* _Task goal_: Carry on the forum thread about choosing between C and Python for a topical crawler, starting right after its final sentence.

FAQ
Hi guys.I have to implement a topical crawler as a part of my
project.What language should i implement
C or Python?Python though has fast development cycle but my concern is
speed also.I want to strke a balance between development speed and
crawler speed.Since Python is an interpreted language it is rather
slow.The crawler which will be working on huge set of pages should be
as fast as possible.One possible implementation would be implementing
partly in C and partly in Python so that i can have best of both
worlds.But i don't know to approach about it.Can anyone guide me on
what part should i implement in C and what should be in Python?

Search Discussions

  • Abhinav at Feb 16, 2006 at 7:46 am
    It is DSL broadband 128kbps.But thats not the point.What i am saying is
    that would python be fine for implementing fast crawler algorithms or
    should i use C.Handling huge data,multithreading,file
    handling,heuristics for ranking,and maintaining huge data
    structures.What should be the language so as not to compromise that
    much on speed.What is the performance of python based crawlers vs C
    based crawlers.Should I use both the languages(partly C and python).How
    should i decide what part to be implemented in C and what should be
    done in python?

Saved data entries:
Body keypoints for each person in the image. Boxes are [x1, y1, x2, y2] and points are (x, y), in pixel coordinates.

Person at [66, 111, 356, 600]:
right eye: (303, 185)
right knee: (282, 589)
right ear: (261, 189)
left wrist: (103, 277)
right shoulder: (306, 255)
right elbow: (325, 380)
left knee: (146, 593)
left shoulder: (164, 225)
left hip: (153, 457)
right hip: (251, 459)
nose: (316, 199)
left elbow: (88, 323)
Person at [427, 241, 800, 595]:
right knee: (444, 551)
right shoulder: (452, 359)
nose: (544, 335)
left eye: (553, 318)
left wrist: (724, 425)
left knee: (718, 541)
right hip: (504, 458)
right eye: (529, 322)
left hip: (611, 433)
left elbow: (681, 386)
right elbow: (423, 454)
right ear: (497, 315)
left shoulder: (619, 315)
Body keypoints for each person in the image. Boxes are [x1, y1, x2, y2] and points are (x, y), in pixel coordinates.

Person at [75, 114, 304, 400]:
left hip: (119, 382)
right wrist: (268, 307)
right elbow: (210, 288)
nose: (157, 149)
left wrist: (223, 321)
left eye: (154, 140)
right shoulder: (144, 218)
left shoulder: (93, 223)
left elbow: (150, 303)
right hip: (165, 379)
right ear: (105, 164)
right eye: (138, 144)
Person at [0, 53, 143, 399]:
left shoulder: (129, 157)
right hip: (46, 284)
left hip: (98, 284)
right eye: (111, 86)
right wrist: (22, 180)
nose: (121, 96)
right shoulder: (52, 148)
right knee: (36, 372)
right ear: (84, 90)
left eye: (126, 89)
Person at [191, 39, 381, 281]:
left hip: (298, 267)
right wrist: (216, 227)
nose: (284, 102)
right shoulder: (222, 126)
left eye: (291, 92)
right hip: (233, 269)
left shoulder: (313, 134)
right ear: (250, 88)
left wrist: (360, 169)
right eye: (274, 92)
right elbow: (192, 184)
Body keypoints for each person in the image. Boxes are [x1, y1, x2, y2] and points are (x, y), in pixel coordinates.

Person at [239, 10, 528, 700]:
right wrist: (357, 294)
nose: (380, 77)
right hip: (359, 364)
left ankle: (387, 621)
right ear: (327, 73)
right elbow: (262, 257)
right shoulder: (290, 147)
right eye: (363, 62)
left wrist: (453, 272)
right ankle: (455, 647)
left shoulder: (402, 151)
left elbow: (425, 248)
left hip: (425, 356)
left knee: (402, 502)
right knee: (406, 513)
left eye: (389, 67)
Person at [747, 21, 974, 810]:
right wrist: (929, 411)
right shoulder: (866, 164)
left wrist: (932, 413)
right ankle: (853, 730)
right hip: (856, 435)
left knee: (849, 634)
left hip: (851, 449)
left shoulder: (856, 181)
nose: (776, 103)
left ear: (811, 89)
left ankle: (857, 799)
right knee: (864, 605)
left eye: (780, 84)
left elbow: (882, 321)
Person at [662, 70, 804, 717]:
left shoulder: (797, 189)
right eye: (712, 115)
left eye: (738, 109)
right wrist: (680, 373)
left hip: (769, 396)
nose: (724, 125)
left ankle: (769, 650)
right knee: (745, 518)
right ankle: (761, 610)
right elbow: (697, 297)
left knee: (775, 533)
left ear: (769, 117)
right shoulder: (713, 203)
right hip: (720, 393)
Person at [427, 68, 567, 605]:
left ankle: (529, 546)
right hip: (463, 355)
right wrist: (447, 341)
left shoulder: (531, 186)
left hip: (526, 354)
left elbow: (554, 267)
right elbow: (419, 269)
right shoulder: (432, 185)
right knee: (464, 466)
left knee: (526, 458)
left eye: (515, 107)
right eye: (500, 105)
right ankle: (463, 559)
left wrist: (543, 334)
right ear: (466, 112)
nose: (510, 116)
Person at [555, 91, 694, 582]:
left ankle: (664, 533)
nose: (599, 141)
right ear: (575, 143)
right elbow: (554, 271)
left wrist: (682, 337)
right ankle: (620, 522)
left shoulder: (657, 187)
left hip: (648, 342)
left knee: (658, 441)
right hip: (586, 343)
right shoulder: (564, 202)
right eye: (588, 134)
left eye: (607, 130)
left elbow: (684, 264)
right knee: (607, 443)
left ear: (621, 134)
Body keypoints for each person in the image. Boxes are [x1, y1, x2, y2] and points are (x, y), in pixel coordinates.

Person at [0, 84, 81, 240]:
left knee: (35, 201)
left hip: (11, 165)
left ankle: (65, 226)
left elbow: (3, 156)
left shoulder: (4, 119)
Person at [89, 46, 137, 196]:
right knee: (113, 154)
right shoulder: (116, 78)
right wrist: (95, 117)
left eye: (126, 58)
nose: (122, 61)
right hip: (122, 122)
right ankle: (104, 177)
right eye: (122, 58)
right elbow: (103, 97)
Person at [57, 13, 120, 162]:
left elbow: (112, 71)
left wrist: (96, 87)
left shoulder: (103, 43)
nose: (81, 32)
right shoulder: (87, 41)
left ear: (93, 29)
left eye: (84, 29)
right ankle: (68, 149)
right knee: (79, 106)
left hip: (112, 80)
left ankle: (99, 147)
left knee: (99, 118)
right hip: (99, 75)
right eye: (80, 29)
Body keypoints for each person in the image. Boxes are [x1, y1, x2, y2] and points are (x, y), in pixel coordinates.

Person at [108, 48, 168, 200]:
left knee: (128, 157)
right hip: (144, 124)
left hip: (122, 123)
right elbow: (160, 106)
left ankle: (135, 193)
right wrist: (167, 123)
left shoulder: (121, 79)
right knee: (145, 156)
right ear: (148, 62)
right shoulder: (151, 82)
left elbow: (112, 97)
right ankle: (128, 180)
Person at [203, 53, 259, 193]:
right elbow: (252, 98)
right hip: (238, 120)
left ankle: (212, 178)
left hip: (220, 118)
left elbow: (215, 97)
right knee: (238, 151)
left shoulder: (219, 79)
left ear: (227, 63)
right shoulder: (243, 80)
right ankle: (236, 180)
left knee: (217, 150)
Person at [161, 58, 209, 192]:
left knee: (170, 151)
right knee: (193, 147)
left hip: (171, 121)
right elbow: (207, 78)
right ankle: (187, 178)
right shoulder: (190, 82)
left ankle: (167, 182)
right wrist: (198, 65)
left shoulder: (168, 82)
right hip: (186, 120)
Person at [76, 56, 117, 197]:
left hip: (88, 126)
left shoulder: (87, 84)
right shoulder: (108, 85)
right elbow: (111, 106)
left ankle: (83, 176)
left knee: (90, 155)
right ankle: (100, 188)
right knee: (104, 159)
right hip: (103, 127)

==

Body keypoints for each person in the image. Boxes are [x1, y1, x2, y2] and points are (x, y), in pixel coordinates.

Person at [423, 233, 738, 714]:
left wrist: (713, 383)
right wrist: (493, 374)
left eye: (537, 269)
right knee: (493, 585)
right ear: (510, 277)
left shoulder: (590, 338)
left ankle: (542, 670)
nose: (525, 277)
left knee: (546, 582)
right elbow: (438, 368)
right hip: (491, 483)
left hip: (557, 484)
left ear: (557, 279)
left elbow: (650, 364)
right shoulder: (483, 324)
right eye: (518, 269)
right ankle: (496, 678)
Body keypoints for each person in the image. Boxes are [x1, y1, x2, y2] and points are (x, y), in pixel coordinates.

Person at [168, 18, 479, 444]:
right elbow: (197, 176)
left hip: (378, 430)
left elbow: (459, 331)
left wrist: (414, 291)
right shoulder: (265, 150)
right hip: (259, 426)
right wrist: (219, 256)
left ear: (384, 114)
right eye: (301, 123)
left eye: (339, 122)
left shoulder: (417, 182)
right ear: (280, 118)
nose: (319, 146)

* _Answer to the problem_:
    Please guide me.Thanks.
  • Fuzzyman at Feb 16, 2006 at 8:29 am

    abhinav wrote:
    It is DSL broadband 128kbps.But thats not the point.What i am saying is
    that would python be fine for implementing fast crawler algorithms or
    should i use C.
    But a web crawler is going to be *mainly* I/O bound - so language
    efficiency won't be the main issue. There are several web crawler
    implemented in Python.
    Handling huge data,multithreading,file
    handling,heuristics for ranking,and maintaining huge data
    structures.What should be the language so as not to compromise that
    much on speed.What is the performance of python based crawlers vs C
    based crawlers.Should I use both the languages(partly C and python).How
    If your data processing requirements are fairly heavy you will
    *probably* get a speed advantage coding them in C and accessing them
    from Python.

    The usdual advice (which seems to be applicable to you), is to
    prototype in Python (which will be much more fun than in C) then test.

    Profile to find your real bottlenecks (if the Python one isn't fast
    enough - which it may be), and move your bottlenecks to C.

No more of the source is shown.